Under the hood, the application bristles with pattern-recognition techniques and mathematical models optimized for reading and interpreting not just text in any language, but hand-written characters and bar codes, all without predefined dictionaries, taxonomies, or indexing. Understanding what it does at a high level is rather straightforward, though it would be almost impossible to summarize and explain how it works without first detailing many advanced math and physics models, Kaplan says—even if it wasn’t proprietary.
Boosting the “No Touch” Rate
There’s no mystery about what users and technology partners think of the product, however.
“Brainware’s unique approach tears off the straitjacket of template creation and maintenance that less-advanced technologies require,” says Susie Walker, senior solution manager at Perceptive Software. The maker of process and content management software has integrated Brainware’s technology into its own AP processing product.

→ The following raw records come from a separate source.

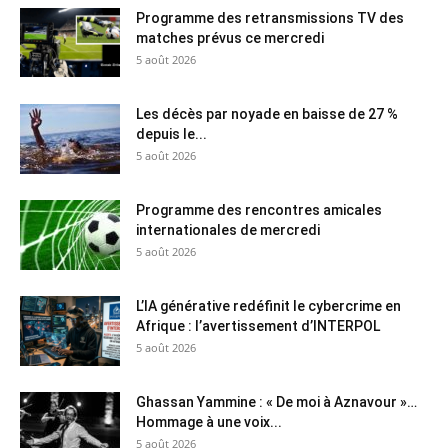
Programme des retransmissions TV des
matches prévus ce mercredi
5 août 2026
Les décès par noyade en baisse de 27 %
depuis le...
5 août 2026
Programme des rencontres amicales
internationales de mercredi
5 août 2026
L’IA générative redéfinit le cybercrime en
Afrique : l’avertissement d’INTERPOL
5 août 2026
Ghassan Yammine : « De moi à Aznavour »…
Hommage à une voix...
5 août 2026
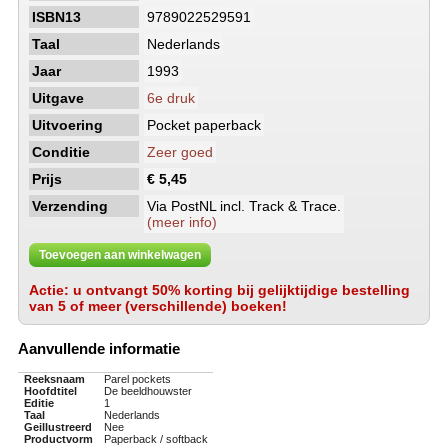
ISBN13
9789022529591
Taal
Nederlands
Jaar
1993
Uitgave
6e druk
Uitvoering
Pocket paperback
Conditie
Zeer goed
Prijs
€ 5,45
Verzending
Via PostNL incl. Track & Trace.
(meer info)
Toevoegen aan winkelwagen
Actie: u ontvangt 50% korting bij gelijktijdige bestelling
van 5 of meer (verschillende) boeken!
Aanvullende informatie
Reeksnaam
Parel pockets
Hoofdtitel
De beeldhouwster
Editie
1
Taal
Nederlands
Geillustreerd
Nee
Productvorm
Paperback / softback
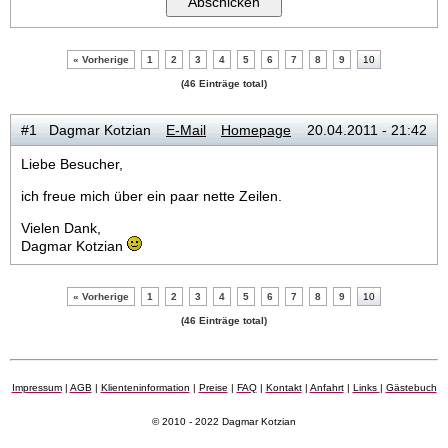
« Vorherige
1
2
3
4
5
6
7
8
9
10
(46 Einträge total)
#1 Dagmar Kotzian
E-Mail
Homepage
20.04.2011 - 21:42
Liebe Besucher,
ich freue mich über ein paar nette Zeilen.
Vielen Dank,
Dagmar Kotzian
« Vorherige
1
2
3
4
5
6
7
8
9
10
(46 Einträge total)
Impressum
|
AGB
|
Klienteninformation
|
Preise
|
FAQ
|
Kontakt
|
Anfahrt
|
Links
|
Gästebuch
© 2010 - 2022 Dagmar Kotzian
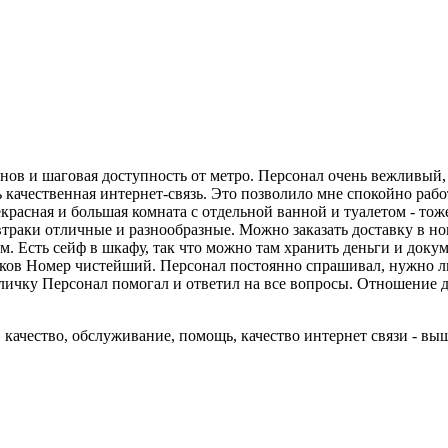
инов и шаговая доступность от метро. Персонал очень вежливый,
ь качественная интернет-связь. Это позволило мне спокойно рабо
екрасная и большая комната с отдельной ванной и туалетом - то
траки отличные и разнообразные. Можно заказать доставку в ном
. Есть сейф в шкафу, так что можно там хранить деньги и доку
ков Номер чистейший. Персонал постоянно спрашивал, нужно ли
ичку Персонал помогал и ответил на все вопросы. Отношение даж
 качество, обслуживание, помощь, качество интернет связи - вы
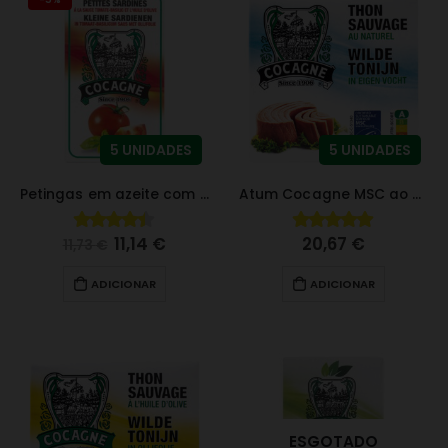
5 UNIDADES
5 UNIDADES
Petingas em azeite com tomate e manjericão
Atum Cocagne MSC ao Natural 160 g
11,14
€
20,67
€
4.36
fora de 5
5.00
fora de 5
11,73
€
ADICIONAR
ADICIONAR
ESGOTADO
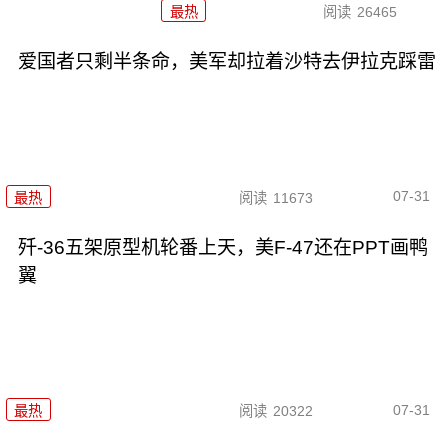
最热
阅读
26465
爱国者只剩半条命，美军却拉着沙特去伊拉克踩雷
07-31
最热
阅读
11673
歼-36五架原型机轮番上天，美F-47还在PPT画鸭
翼
07-31
最热
阅读
20322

According to Kaplan, Brainware technology at the heart of Perceptive Intelligent Capture boasts an unmatched invoice-reading success rate from the moment of installation.
One prospective customer asked Brainware and another OCR data capture vendor to spend eight hours trying to extract the data from 3,028 invoices. Despite a wide range of formats from different vendors, in multiple languages, and occasionally invalid or missing data, 35% of the documents went straight through Brainware’s system with full data and line item recognition. The competition’s “no touch” rate with the same stack of invoices? Zero.
The company bought the software and reduced headcount by 75% on the first day. It is now seeing a “scan-to-post” success rate for first-time invoice formats at over 50%. And accounting managers estimate that the application’s continuous self-learning will eventually provide an additional 20 to 30-point boost to that number.
“The high data capture rates on invoices that Brainware enables vastly decreases the amount of manual data entry required to process both PO and non-PO invoices,” says Matt Cramer, product manager for Perceptive Software.
Line Items and The Bottom Line
The cost of intelligent data capture technology is higher than first and second-generation OCR and data capture solutions. But, as with any leading-edge technology, its cost must be weighed against its ability to reduce the cost of doing things the conventional way.
Besides freeing staff for other tasks, speeding up the pay cycle with intelligent data capture allows companies to gain early-payment discounts.
“Add up the elimination of templates for both initial setup and ongoing maintenance, the reduction of human interaction in the AP process, and integration with existing content, process, and ERP workflows,” says Cramer, “and it’s obvious that intelligent data capture technology is not just an ROI story but a clear winner for total cost of ownership.”